Herman B Wells, after 91 years, has a better memory than many people half his age. Although he believes that he inherited some part of this talent, he acknowledges that a good memory is "prepared" and driven by interest in the subject. It requires some effort: "Going into a group [where] I may be called upon to recognize people, I try to find out who is going to be in that group." Wells then often uses a time-honored technique: "I associate people with places. That makes it very easy to remember. For instance, I associate [a person] with [his or her] home town . . . or from the river country. I had a letter the other day from a friend who signed it, Your River Rat, because that is what I called him."
Though often confronted by a typical feature of human memory wherein our versions of the past frequently differ from the written record, Wells can repeat almost verbatim accounts of the pivotal moments in Indiana University's history. Those memories related to the creation of IU's research reputation include the struggles to support Alfred Kinsey and his institute in the face of media pressure, background work he did to recruit and retain Herman Muller (distinguished professor of zoology, 1945-64), the post-war effort to accommodate returning veterans, and launching building projects. Yet, Wells is not locked into the past; he still looks to the future of Indiana University, but with the perspective that his memories provide: "Throughout my life I have tended to think infrequently about the past, concentrating rather on the future."
Asked if there is anything the university might do to better inform people about the research versus teaching debate, he replied, "I don't think so. . . . For the most part, you work sacrificially. I think the point is that . . . you work much harder at the university than you do in business. It's a bunch of monkey business about industry being more efficient, because here our product is not profit." Wells recalled the story that he used to tell state legislators about walking his mother through campus at night. "She would say, 'Why are all those lights on?' And I would say, 'They are all up there in the laboratories working.'" When someone would complain about those who "go around campus working with strings, saying 'He's just goofing off,' I would explain the importance of research with mathematical theory." The topics of cost efficiency, and research versus teaching, are thus old ones, but Wells admits that today "there is a little more public participation in the discussion." He considers good teaching as one of the benefits of excellence in research and scholarship.

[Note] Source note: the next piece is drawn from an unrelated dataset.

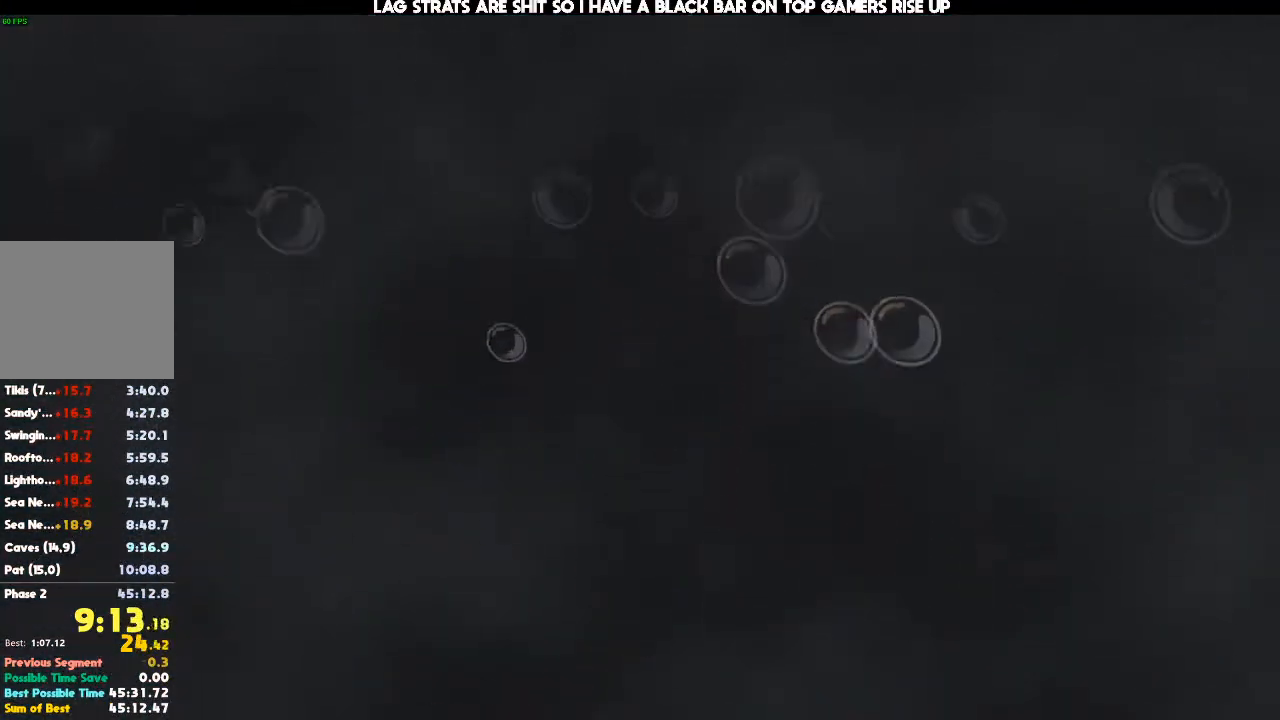
{"dt_ms": 500, "buttons": [], "left_stick": "up-right", "right_stick": "center", "events": [[400, "left_stick", "up-right"]]}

Reflecting on his memories of the past, Wells predicts that we will "continue to grow in research and special institutes . . . . We'll get over this malaise that we are in at the moment. We were in the same malaise when Sputnik hit us." There were other times when universities resisted change and growth, as in the flood of immigrants from post-World War II Europe. "This faculty, God bless them, didn't resist them, and so it was [during] that period that this campus became more or less a cosmopolitan faculty."

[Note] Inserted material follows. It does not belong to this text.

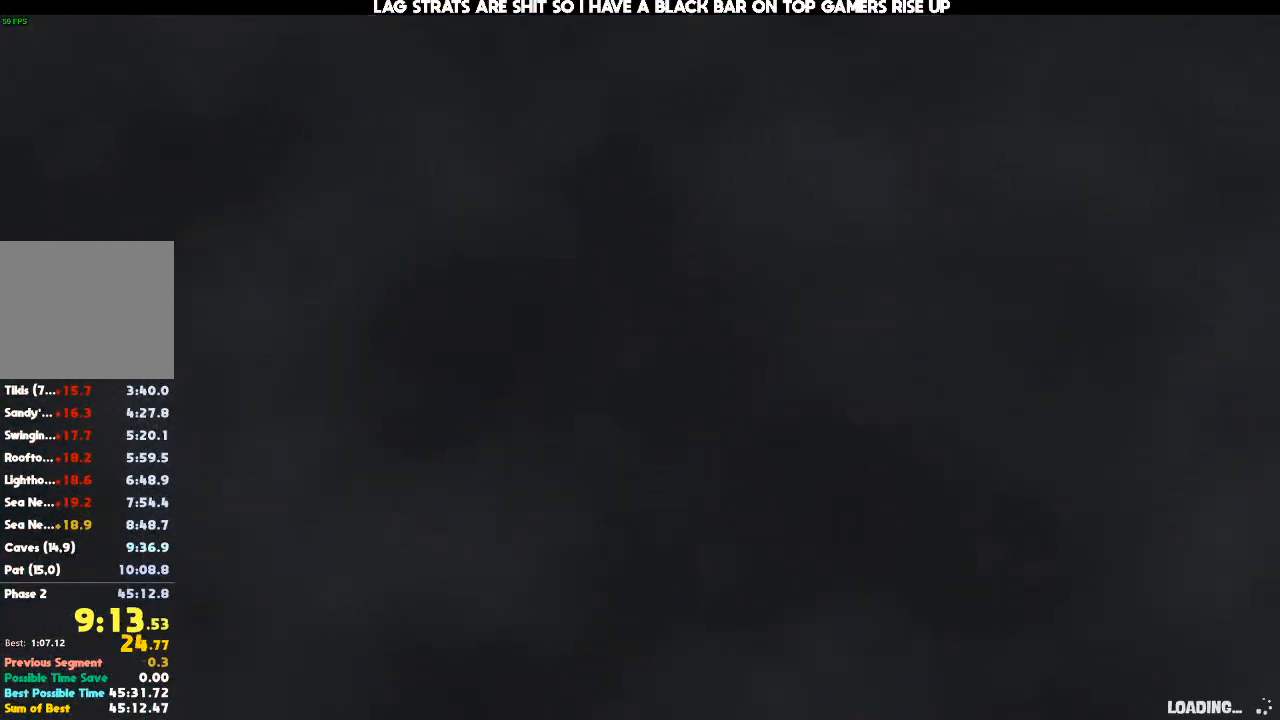
{"dt_ms": 500, "buttons": [], "left_stick": "up-right", "right_stick": "center", "events": []}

Wells commends IU's increasingly cosmopolitan outreach. The influx of scholar-refugees, the returning GIs, the growth of federally-funded research, and the development of schools and programs that attract students from all over the world, Wells credits to the institutional expansion inaugurated by his predecessor, William Lowe Bryan. He also recognizes Wendell L. Willkie (1940 presidential nominee who repudiated isolationism) as preparing him for the global vision he needed to secure IU's growth and excellence during and after the war. "Indiana is one of the big exporting states of the United States, and we need to have IU alumni all over the world. Now there is a realization that we live in one world and that we compete in one world. They [alumni] are at the other end of business. So it is easier to make the argument now that it is important to have international students." Wells has always been devoted to promoting area studies, such as the unique department of Central Eurasian studies, to enhance IU's scholarly offerings in ways that foster informed international contacts.
Wells' knowledge of the past gives him a unique perspective on viewing the present: "I think we have a good president now, and I'm sorry he is leaving. Fact of the matter, I think he has been one of the greatest presidents since [David Starr] Jordan's time [1885-91]."
Memories of Indiana University during the twentieth century will be of a time of indisputable success including expansion of global consciousness, good administration, and excellence in teaching and research. Herman Wells may be occasionally persuaded that his own role in this success story was one of "being lucky," or a gift that he inherited. His record will show the dedication and effort he used to forge a great research university.